═══ TEXTE
Entretien exceptionnel avec Alain Damasio, auteur de « la Horde du Contrevent », qui raconte comment il a transposé son univers littéraire dans le jeu vidéo « Remember Me » (première partie).
Auteur en 1999 de « la Zone du Dehors », bouillonnant roman de science-fiction anarchiste, le Français Alain Damasio se retire ensuite en Corse pour façonner seul, pendant trois ans, un livre-monde sans équivalent : « la Horde du Contrevent », paru en 2004 et aujourd’hui écoulé à plus de 120 000 exemplaires.
À la croisée de Nietzsche, Miyazaki, Mallarmé et Deleuze, ce chef-d’œuvre des littératures de l’imaginaire nous transmet quasi physiquement, via une narration polyphonique et une écriture pleine de musicalité, les idées de lien, de mouvement, de combat collectif.
Depuis, Damasio a cofondé Dontnod, studio de jeu vidéo parisien à l’origine des singuliers « Remember Me » (2013) et « Life is Strange » (2015). Dans la première partie de cet entretien-fleuve exceptionnel, il retrace cette aventure lancée grâce à un milliardaire bulgare…
« Remember Me », jeu vidéo, bande-annonce, 2013 :
Pouvez-vous nous raconter la naissance de Dontnod ?
Quand je me joins au projet, cela fait déjà un an qu’Oskar Guilbert (directeur général, ex-Ubisoft), Aleksi Briclot (directeur artistique, célèbre illustrateur), Jean-Maxime Moris (directeur créatif, ex-Ubisoft) et Hervé Bonin (directeur de production) se réunissent tous les mercredis pour discuter. Le thème est celui de la dérive (d’où le titre originel de « Remember Me », « Adrift »), qui touche beaucoup Hervé, féru de science-fiction qui vient d’atteindre la quarantaine. Aleksi, que j’ai rencontré aux Utopiales à Nantes, me dit qu’ils réfléchissent à un jeu vidéo situé dans un Paris futuriste inondé. Ils recherchent un scénariste. J’accepte.
« Remember Me », jeu vidéo, plongée dans le « Néo-Paris » :
Pourquoi ?
Le jeu vidéo est aujourd’hui le média numéro 1 par lequel les gamins s’auto-éduquent, se lient les uns aux autres, construisent leur imaginaire et leur rapport au monde… Seuls des lettrés s’intéressent à « la Horde du Contrevent ». Le jeu vidéo, lui, est encore très populaire et corrélé à l’industrie du divertissement. Je souhaite alors le porter vers quelque chose de plus noble, de plus spéculatif, politique et critique surtout, à la façon des romans du XIXe siècle qui tiennent à la fois du feuilleton et de l’interrogation sur la société. Par ailleurs, j’adore l’excitation associée à la création d’entreprise et aux débuts de projets.
══════
CONSIGNES DE TRAVAIL:
1/ Reproduisez à l'identique, dans l'entretien avec Alain Damasio, le passage qui s'ouvre sur les mots contenant « Entretien exceptionnel avec » et se clôt sur « de combat collectif. ».
2/ D'après l'entretien avec Alain Damasio, quel était le titre originel du jeu « Remember Me » ?
La liste n'intervient d'aucune manière dans ce travail.
═══ DONNÉES ENREGISTRÉES
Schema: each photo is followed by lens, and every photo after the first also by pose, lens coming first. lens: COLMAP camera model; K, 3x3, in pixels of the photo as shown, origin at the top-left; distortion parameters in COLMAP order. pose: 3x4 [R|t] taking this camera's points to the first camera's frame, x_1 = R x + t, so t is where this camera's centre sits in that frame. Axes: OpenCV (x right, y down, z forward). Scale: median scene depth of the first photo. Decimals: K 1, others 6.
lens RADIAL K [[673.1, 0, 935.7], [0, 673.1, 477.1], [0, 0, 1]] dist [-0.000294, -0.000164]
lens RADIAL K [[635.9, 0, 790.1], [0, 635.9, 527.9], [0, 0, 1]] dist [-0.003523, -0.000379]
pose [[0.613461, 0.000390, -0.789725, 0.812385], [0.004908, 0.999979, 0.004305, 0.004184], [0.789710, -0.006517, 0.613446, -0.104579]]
══════
CORRIGÉ DE L'EXERCICE:
1/
Entretien exceptionnel avec Alain Damasio, auteur de « la Horde du Contrevent », qui raconte comment il a transposé son univers littéraire dans le jeu vidéo « Remember Me » (première partie).
Auteur en 1999 de « la Zone du Dehors », bouillonnant roman de science-fiction anarchiste, le Français Alain Damasio se retire ensuite en Corse pour façonner seul, pendant trois ans, un livre-monde sans équivalent : « la Horde du Contrevent », paru en 2004 et aujourd’hui écoulé à plus de 120 000 exemplaires.
À la croisée de Nietzsche, Miyazaki, Mallarmé et Deleuze, ce chef-d’œuvre des littératures de l’imaginaire nous transmet quasi physiquement, via une narration polyphonique et une écriture pleine de musicalité, les idées de lien, de mouvement, de combat collectif.

2/ « Adrift ».